Una alta densidad del PSA (PSAD) indica gran probabilidad de cáncer, considerando la relación entre el valor de PSA sanguíneo y el tamaño de la glándula prostática. La PSAD se utiliza en los hombres que tienen una próstata grande, sin que sea cancerígena.[28]​ Los médicos deben determinar el tamaño de la glándula con ecografía transrectal y dividir el valor del PSA entre el volumen prostático.

El PSA que se obtiene dentro del rango límite (4-10 ng/mL) puede ser más preocupante en los hombres de 50 años que en los de 80 años. Se sabe que el PSA está normalmente más elevado en los hombres mayores que en los hombres jóvenes, incluso en ausencia de cáncer. Por esta razón, algunos médicos deciden comparar los resultados del PSA con los hombres de la misma edad, con el fin de hacer los ajustes de diagnóstico.[28]

Tiene la particularidad de detectar niveles bajos de PSA, incluso de 0,01 ng/mL.

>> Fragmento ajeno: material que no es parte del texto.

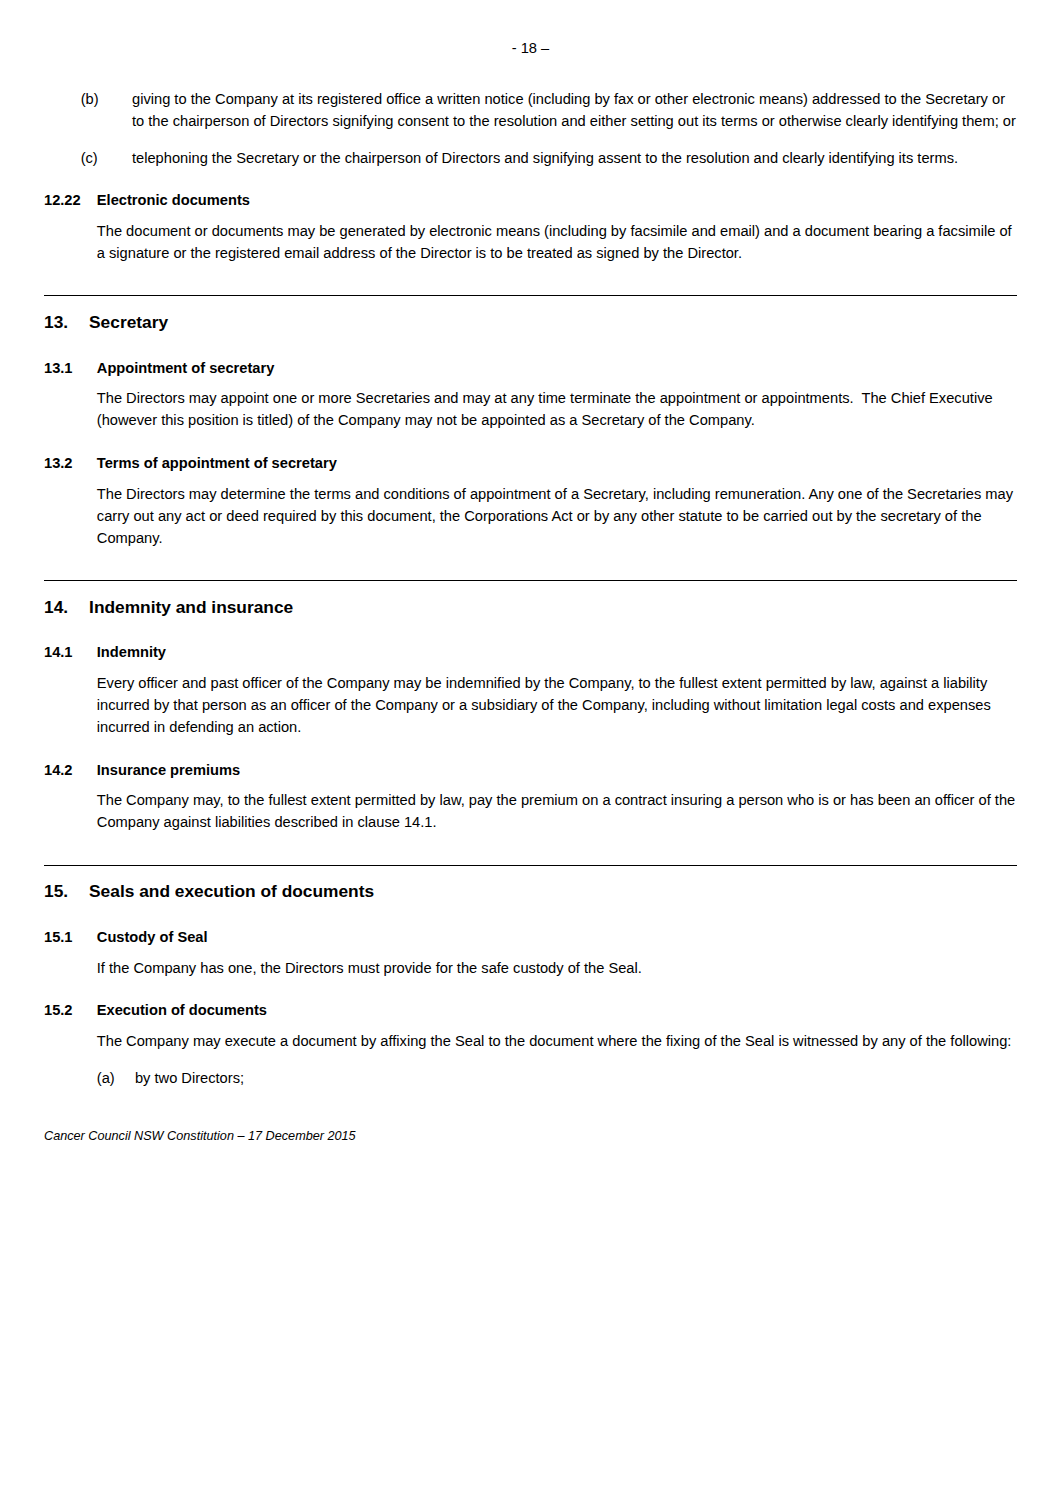- 18 –
(b) giving to the Company at its registered office a written notice (including by fax or other electronic means) addressed to the Secretary or to the chairperson of Directors signifying consent to the resolution and either setting out its terms or otherwise clearly identifying them; or
(c) telephoning the Secretary or the chairperson of Directors and signifying assent to the resolution and clearly identifying its terms.
12.22 Electronic documents
The document or documents may be generated by electronic means (including by facsimile and email) and a document bearing a facsimile of a signature or the registered email address of the Director is to be treated as signed by the Director.
13. Secretary
13.1 Appointment of secretary
The Directors may appoint one or more Secretaries and may at any time terminate the appointment or appointments. The Chief Executive (however this position is titled) of the Company may not be appointed as a Secretary of the Company.
13.2 Terms of appointment of secretary
The Directors may determine the terms and conditions of appointment of a Secretary, including remuneration. Any one of the Secretaries may carry out any act or deed required by this document, the Corporations Act or by any other statute to be carried out by the secretary of the Company.
14. Indemnity and insurance
14.1 Indemnity
Every officer and past officer of the Company may be indemnified by the Company, to the fullest extent permitted by law, against a liability incurred by that person as an officer of the Company or a subsidiary of the Company, including without limitation legal costs and expenses incurred in defending an action.
14.2 Insurance premiums
The Company may, to the fullest extent permitted by law, pay the premium on a contract insuring a person who is or has been an officer of the Company against liabilities described in clause 14.1.
15. Seals and execution of documents
15.1 Custody of Seal
If the Company has one, the Directors must provide for the safe custody of the Seal.
15.2 Execution of documents
The Company may execute a document by affixing the Seal to the document where the fixing of the Seal is witnessed by any of the following:
(a) by two Directors;
Cancer Council NSW Constitution – 17 December 2015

Además de la medición de PSA sanguíneo, se pueden colorear algunas muestras de tejidos con tinciones específicas para la presencia de PSA con el fin de determinar el origen de las células malignas que hayan metastizado.[29]

Aunque la prueba del PSA se usa principalmente para detectar precozmente el cáncer de próstata, también es válida para otras situaciones:

Es muy importante que las medidas de PSA se realicen siempre con la misma técnica y, a ser posible, en el mismo laboratorio. De este modo se asegura que las variaciones encontradas se deben al proceso evolutivo del tumor y no son alteraciones técnicas.

El uso de PSA aumentó inicialmente la prevalencia del cáncer de próstata, que comenzó a disminuir desde 1993. Desde entonces, también comienza una leve disminución de una historia de 20 años de aumento de mortalidad.

La Sociedad Estadounidense de Oncología Clínica recomienda que no es necesario que todos los hombres mayores de 50 años se realicen la prueba de antígeno prostático específico una vez al año. Los hombres a quienes se les detecta un nivel de PSA menor que 1 ng/mL (nanogramo por mililitro) no tienen que volver a hacerse la prueba hasta después de cinco años, porque hay un 98 % de posibilidades de que el antígeno no aumente durante ese tiempo, y los varones que tienen un nivel inicial de PSA entre 1 y 2 nanogramos por mililitro deberían hacérsela cada dos años. Solo cuando se tiene un nivel de PSA superior a 2 ng/mL se sugiere la realización anual de la prueba PSA.[35]